Extracted material:
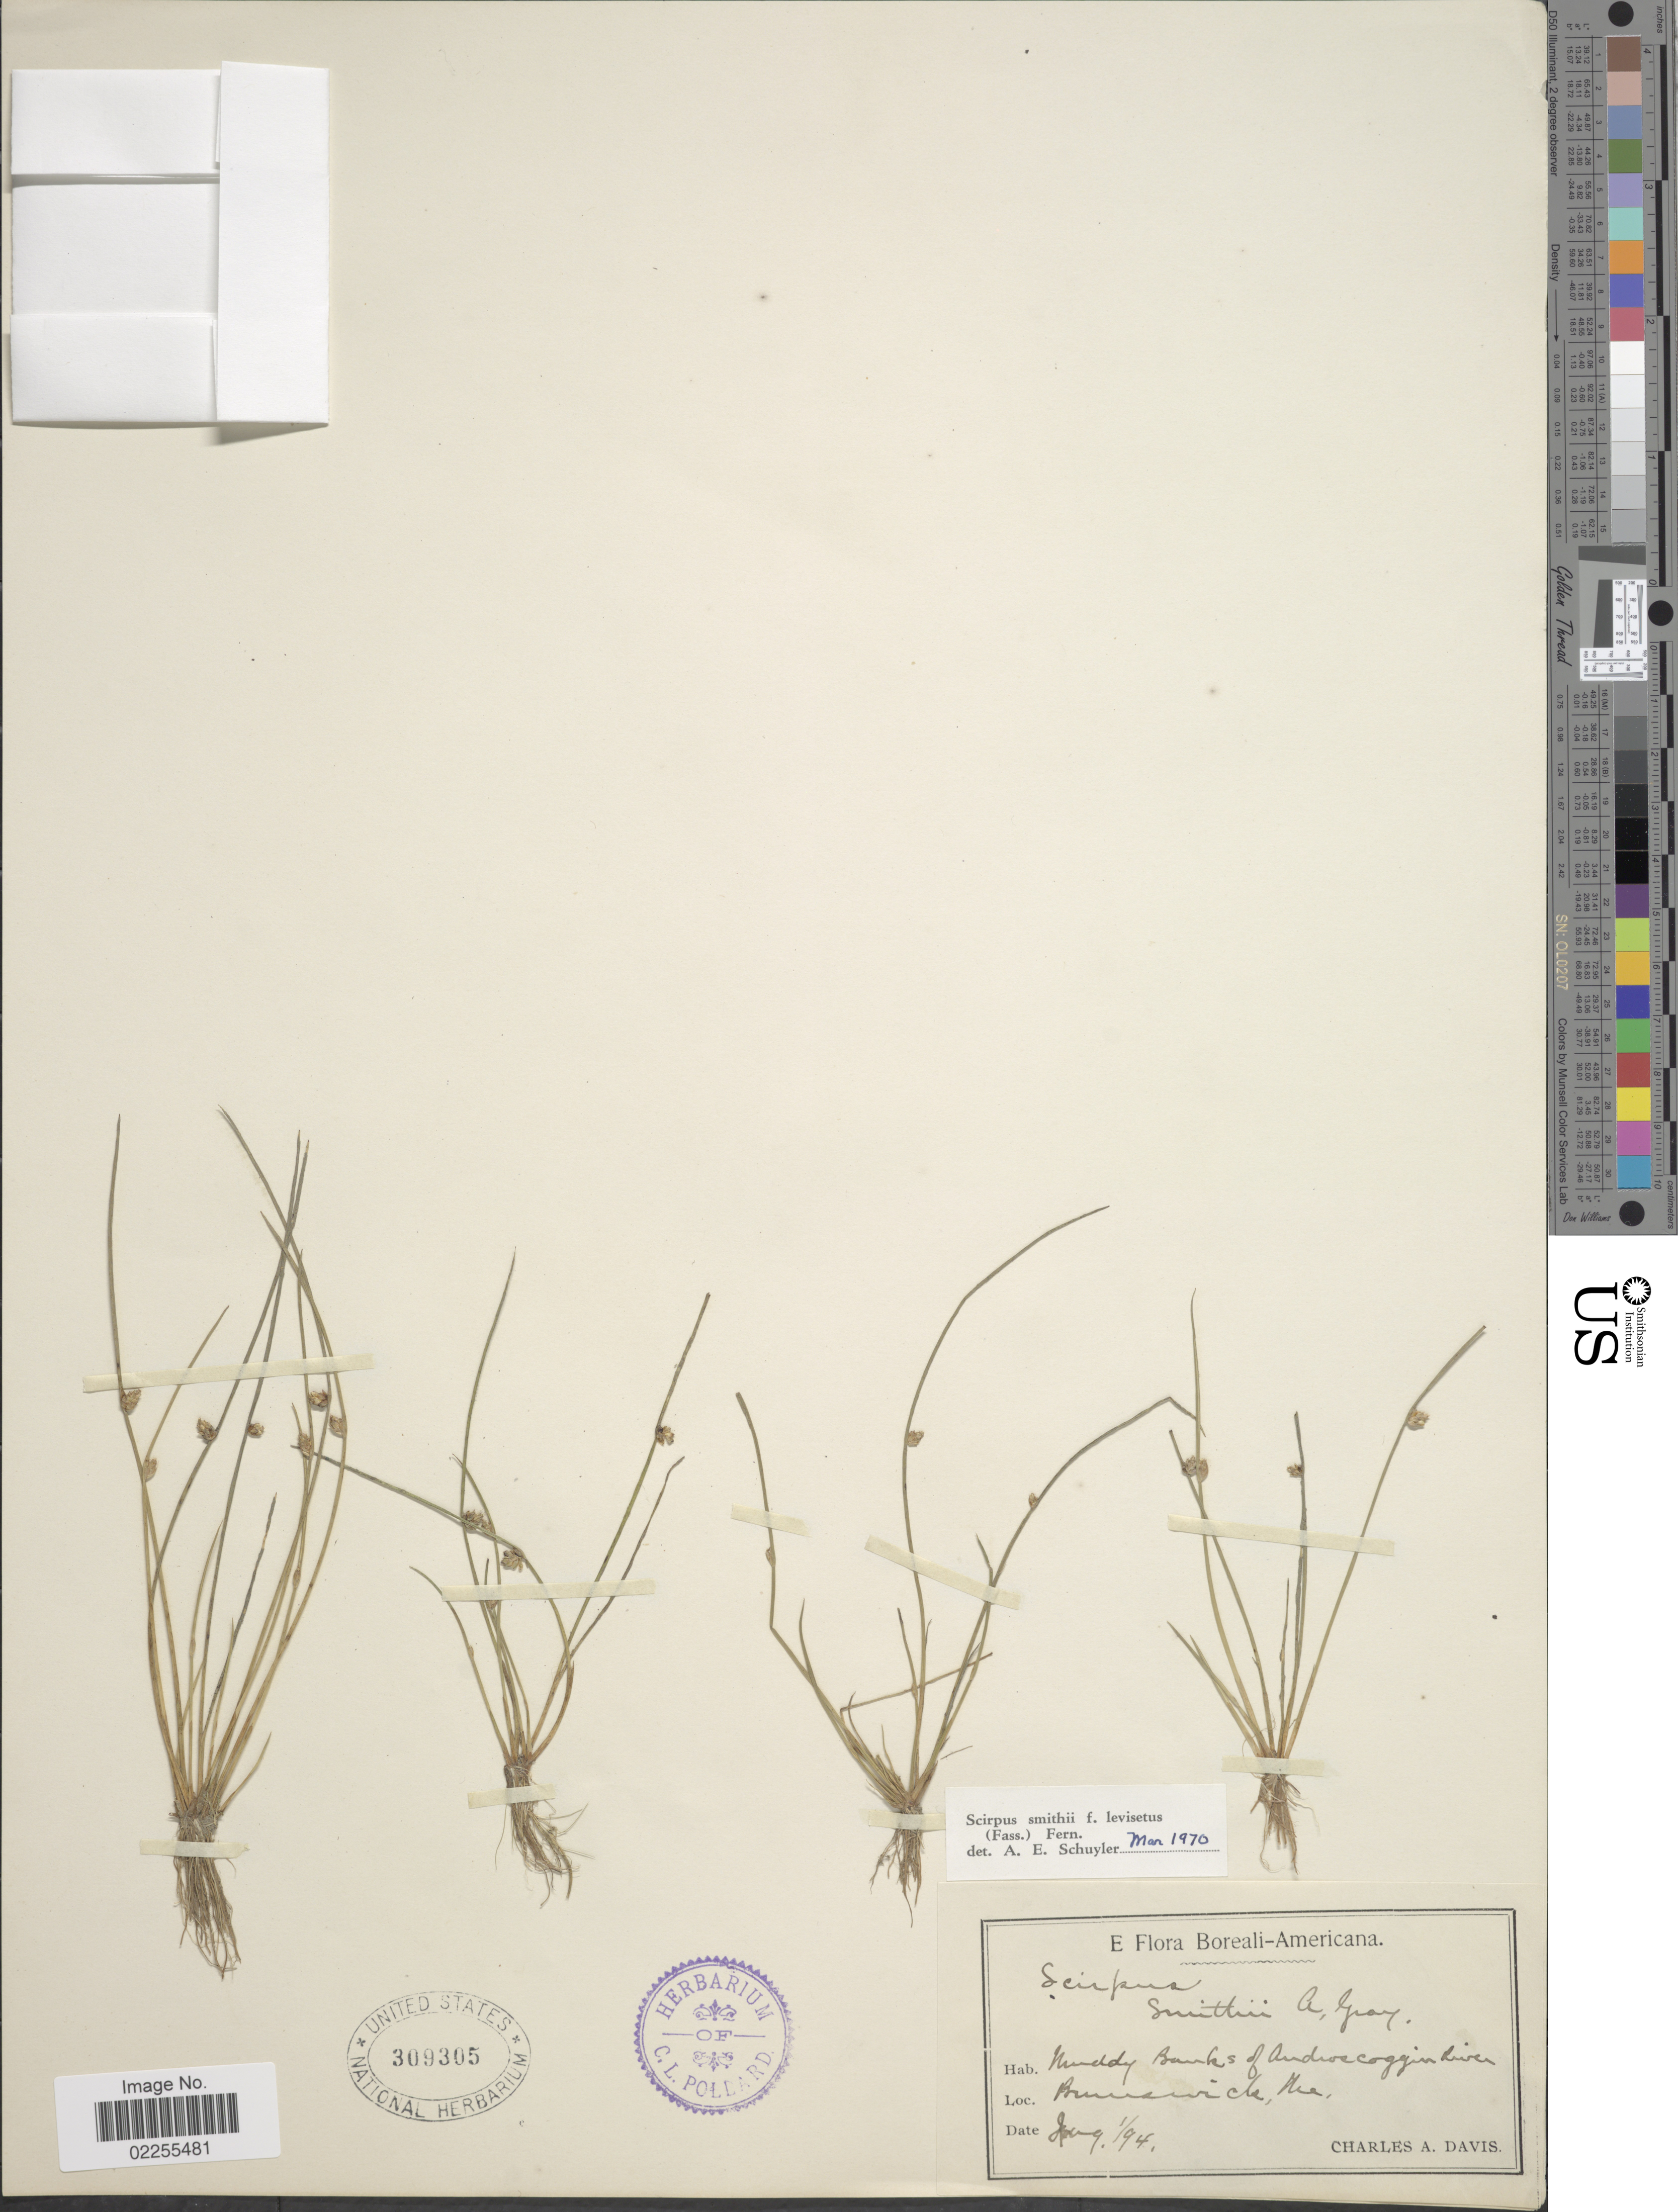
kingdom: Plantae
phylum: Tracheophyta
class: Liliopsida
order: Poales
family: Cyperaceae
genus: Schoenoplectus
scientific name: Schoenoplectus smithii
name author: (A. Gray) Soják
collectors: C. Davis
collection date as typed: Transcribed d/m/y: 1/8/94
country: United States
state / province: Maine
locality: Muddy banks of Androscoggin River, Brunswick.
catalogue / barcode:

The problem:
Return every line of the records above verbatim, leaving out the pictures.

Reply to the task:
kingdom: Plantae
phylum: Tracheophyta
class: Liliopsida
order: Poales
family: Cyperaceae
genus: Schoenoplectus
scientific name: Schoenoplectus smithii
name author: (A. Gray) Soják
collectors: C. Davis
collection date as typed: Transcribed d/m/y: 1/8/94
country: United States
state / province: Maine
locality: Muddy banks of Androscoggin River, Brunswick.
catalogue / barcode:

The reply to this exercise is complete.